Mais il devrait faire partie de sa vocation – comme aussi, au passage, de celle du christianisme – que le contraire ne soit pas vrai.

Que le persécuté ne devienne pas persécuteur.

Car se rendre complices d’une politique de colonisation, tout comme soutenir des bourreaux notoires (dans le cas des chrétiens) ne peut qu’entraîner un discrédit légitime, un rejet, voire de la haine envers ceux qui prônent de tels agissements.

Et l’antisémitisme qui en naît est, lui, parfaitement réductible.

Tout comme des musulmans éclairés dénoncent donc la confiscation de leur religion par des barbares, luttant ainsi contre une réelle islamophobie,  il appartient aux juifs de dénoncer la confiscation du judaïsme – et même du sionisme – par une idéologie politico-religieuse colonialiste et discriminatoire.

Cela doit constituer une composante essentielle de la lutte contre l’antisémitisme.

Un ami juif, sioniste, me disait que, pour lui, l’existence d’Israël ne valait pas la vie d’un enfant palestinien.

Voici le juif ! Voici le נביא, le prophète ! Voici l’honneur du judaïsme ! Voici le צדק : « Un Israélite dans lequel il n’y a point de fraude »…

Et cet ami n’avait pas eu besoin pour le comprendre qu’on « frappe d’obsolescence » les versets si nombreux de la Torah et du Tanakh (ensemble de la Bible hébraïque) qui, manifestement, poussent à l’anéantissement de ceux qui s’opposent à l’établissement d’Israël dans ce qu’il considère comme étant sa Terre.

Pas plus que Tareq Oubrou, Rachid Benzine, et bien d’autres théologiens ou imams n’ont besoin qu’on expurge le Coran pour dénoncer « ce terrorisme ignoble qui nous menace tous ».

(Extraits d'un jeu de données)
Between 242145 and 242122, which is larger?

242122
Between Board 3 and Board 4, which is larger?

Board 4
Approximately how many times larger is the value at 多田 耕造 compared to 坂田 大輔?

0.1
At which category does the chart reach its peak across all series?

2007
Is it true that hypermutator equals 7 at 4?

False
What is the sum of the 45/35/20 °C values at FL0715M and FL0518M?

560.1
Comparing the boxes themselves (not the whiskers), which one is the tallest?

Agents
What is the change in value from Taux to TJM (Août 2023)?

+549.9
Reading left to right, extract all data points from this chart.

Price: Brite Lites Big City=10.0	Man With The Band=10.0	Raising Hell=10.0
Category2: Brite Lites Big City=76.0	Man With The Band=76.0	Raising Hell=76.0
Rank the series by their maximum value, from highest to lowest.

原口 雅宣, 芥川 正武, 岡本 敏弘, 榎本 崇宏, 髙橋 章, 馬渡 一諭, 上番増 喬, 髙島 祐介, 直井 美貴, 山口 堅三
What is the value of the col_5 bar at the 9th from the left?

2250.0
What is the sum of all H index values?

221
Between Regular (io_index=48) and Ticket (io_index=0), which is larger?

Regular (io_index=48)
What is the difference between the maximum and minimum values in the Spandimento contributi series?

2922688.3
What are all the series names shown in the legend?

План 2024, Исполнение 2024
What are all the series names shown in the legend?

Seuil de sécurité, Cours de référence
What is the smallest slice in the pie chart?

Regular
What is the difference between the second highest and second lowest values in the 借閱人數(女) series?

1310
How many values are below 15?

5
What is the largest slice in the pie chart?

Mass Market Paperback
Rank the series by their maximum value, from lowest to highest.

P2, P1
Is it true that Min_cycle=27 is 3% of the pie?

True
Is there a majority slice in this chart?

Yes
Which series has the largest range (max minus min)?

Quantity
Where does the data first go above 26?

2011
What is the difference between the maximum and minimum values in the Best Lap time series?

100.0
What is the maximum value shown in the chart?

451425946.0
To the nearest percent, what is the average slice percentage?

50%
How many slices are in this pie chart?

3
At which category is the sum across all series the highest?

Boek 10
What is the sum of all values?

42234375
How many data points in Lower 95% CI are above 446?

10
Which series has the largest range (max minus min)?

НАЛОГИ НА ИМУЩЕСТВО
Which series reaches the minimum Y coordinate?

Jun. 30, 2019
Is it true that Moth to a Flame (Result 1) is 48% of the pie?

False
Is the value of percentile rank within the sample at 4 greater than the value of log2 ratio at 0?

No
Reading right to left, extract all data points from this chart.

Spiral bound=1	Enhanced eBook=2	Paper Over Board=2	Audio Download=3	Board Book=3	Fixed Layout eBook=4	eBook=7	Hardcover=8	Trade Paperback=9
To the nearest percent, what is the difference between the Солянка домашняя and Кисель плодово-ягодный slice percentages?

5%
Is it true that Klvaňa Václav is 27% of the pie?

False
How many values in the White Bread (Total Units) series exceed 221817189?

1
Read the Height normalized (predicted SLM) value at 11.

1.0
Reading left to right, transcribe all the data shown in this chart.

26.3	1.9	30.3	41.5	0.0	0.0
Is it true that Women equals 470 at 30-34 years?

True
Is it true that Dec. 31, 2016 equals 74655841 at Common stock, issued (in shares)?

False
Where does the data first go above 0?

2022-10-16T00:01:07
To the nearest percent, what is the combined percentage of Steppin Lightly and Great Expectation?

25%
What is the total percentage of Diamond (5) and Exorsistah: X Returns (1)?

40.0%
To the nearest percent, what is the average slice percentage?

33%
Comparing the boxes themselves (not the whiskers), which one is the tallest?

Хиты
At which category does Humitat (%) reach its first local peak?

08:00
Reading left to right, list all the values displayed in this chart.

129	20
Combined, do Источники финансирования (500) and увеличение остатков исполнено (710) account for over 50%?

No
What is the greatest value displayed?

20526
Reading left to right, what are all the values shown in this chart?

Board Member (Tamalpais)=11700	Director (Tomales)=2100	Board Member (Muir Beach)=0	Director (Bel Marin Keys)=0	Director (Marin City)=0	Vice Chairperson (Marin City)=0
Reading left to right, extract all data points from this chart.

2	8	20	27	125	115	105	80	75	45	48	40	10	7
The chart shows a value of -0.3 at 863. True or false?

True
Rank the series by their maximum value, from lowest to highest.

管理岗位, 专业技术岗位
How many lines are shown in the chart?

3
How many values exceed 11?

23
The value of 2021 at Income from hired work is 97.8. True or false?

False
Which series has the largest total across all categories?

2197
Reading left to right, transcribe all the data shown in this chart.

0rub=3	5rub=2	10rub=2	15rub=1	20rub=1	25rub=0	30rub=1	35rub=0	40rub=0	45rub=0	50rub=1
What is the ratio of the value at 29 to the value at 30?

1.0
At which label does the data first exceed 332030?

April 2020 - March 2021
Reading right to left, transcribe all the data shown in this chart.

Consigne A: Substituez « fanatiques » à « barbares » dans le texte d'étude, puis recopiez le passage allant de « Que le persécuté » jusqu'à « lutte contre l’antisémitisme. » inclus.
Consigne B: Prolongez le texte d'étude au-delà de sa dernière phrase.
La liste ci-dessus est sans rapport avec le texte d'étude.

Réponse attendue A:
Que le persécuté ne devienne pas persécuteur.

Car se rendre complices d’une politique de colonisation, tout comme soutenir des bourreaux notoires (dans le cas des chrétiens) ne peut qu’entraîner un discrédit légitime, un rejet, voire de la haine envers ceux qui prônent de tels agissements.

Et l’antisémitisme qui en naît est, lui, parfaitement réductible.

Tout comme des musulmans éclairés dénoncent donc la confiscation de leur religion par des fanatiques, luttant ainsi contre une réelle islamophobie,  il appartient aux juifs de dénoncer la confiscation du judaïsme – et même du sionisme – par une idéologie politico-religieuse colonialiste et discriminatoire.

Cela doit constituer une composante essentielle de la lutte contre l’antisémitisme.

Réponse attendue B:
L’urgence est donc bien d’opérer une lecture critique des textes et des penseurs qui ont façonné profondément notre civilisation, qu’ils soient religieux ou athées.

Depuis longtemps, ce blog s’engage en faveur d’une véritable approche herméneutique et soutient celles et ceux qui s’y emploient.

Car c’est là le seul moyen d’échapper à une pernicieuse essentialisation des textes et des croyances qui, tout comme les dénis symétriques de l’antisémitisme et de l’islamophobie, ne peut que provoquer les affrontements.

Souhaitons donc à nos intellectuels pétitionnaires, parfois quelque peu sommaires et partiels (partiaux ?), de savoir dépasser à la fois les dénis et les essentialisations pour faire œuvre de paix de manière plus informée, respectueuse et responsable.

Afin que, pour paraphraser Churchill une fois encore, si nous ne pouvons éviter la guerre – car elle est déjà là – nous échappions au moins au déshonneur.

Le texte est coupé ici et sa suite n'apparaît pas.